Bu Sri juga tidak lupa menjelaskan sekilas mengenai ajaran Hindu, beliau menjelaskan sebutan untuk menyebut Tuhan YME dalam agama Hindu yaitu Sang Hyang Widi, lalu menjelaskan kenapa sebutan Tuhan di Hindu banyak, karena fungsi dan tugasnya yang berbeda-beda. Beliau menegaskan bahwa bukan batu yang di sembah oleh umat hindu  tapi Sang Hyang Widhi atau yang tidak kelihatan. Hal tersebut yang menjadi alasan di dalam agama Hindu terdapat banyak simbol-simbol. Lebih detail dalam ajaran dalam umat hindu seperti adanya Tri Murti yaitu Tuhan sebagai pencipta (Brahma), Tuhan sebagai  pemelihara (Wisnu), Tuhan sebagai perusak (Siwa). Selain Tri Murti juga terdapat ajaran Tri Hitakarana tiga penyebab keharmonisan yakni hubungan manusia dengan tuhan, hubungan antara manusia dengan manusia, hubungan manusia dengan alam. 

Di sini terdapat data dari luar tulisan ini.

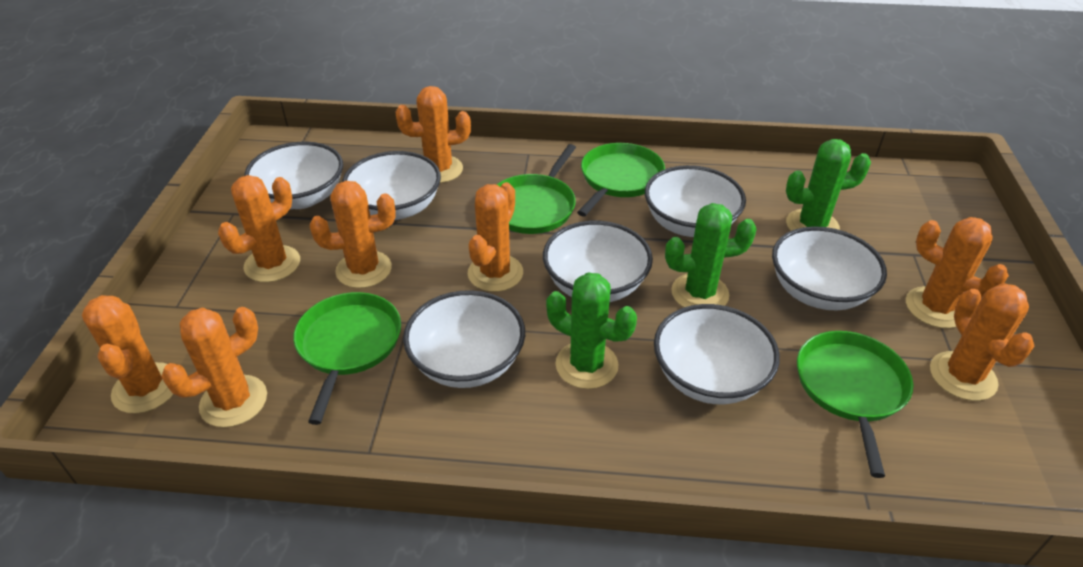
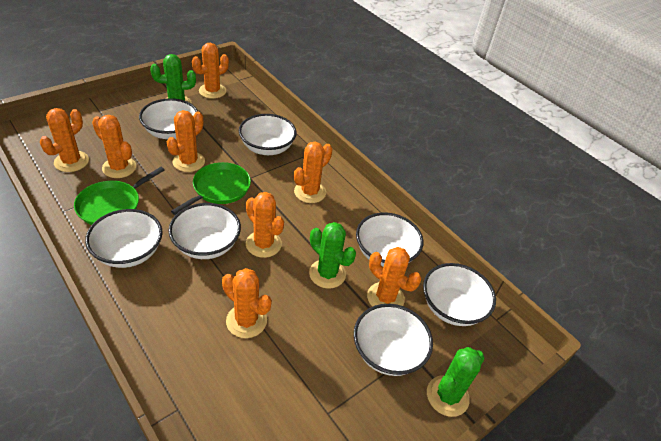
green pan: 4 -> 2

Mengenai hubungan dengan lingkungan setempat, Bu Sri juga menyebut program pemerintah soal moderasi beragama, beliau menegaskan bahwa setiap agama-satu dengan agama yang lain memiliki haknya masing-masing. 

Sesi pemaparan soal Pure selesai, dilanjutkan dengan tanya jawab oleh 3 peserta, masing-masing berisi pertanyaan tentang arti simbol-simbol yang ada di candi, makna ritual di rumah ataupun restoran dan juga perbedaan hindu di Jawa, Bali dan India.  Kegiatan kemudian ditutup oleh Fasilitator pada pukul 14.10 setelah dialog selesai. Kegiatan ini bermuara untuk saling mengenal serta memahami sehingga melunturkan prasangka buruk dan membangun toleransi serta kerukunan dalam kemanusiaan.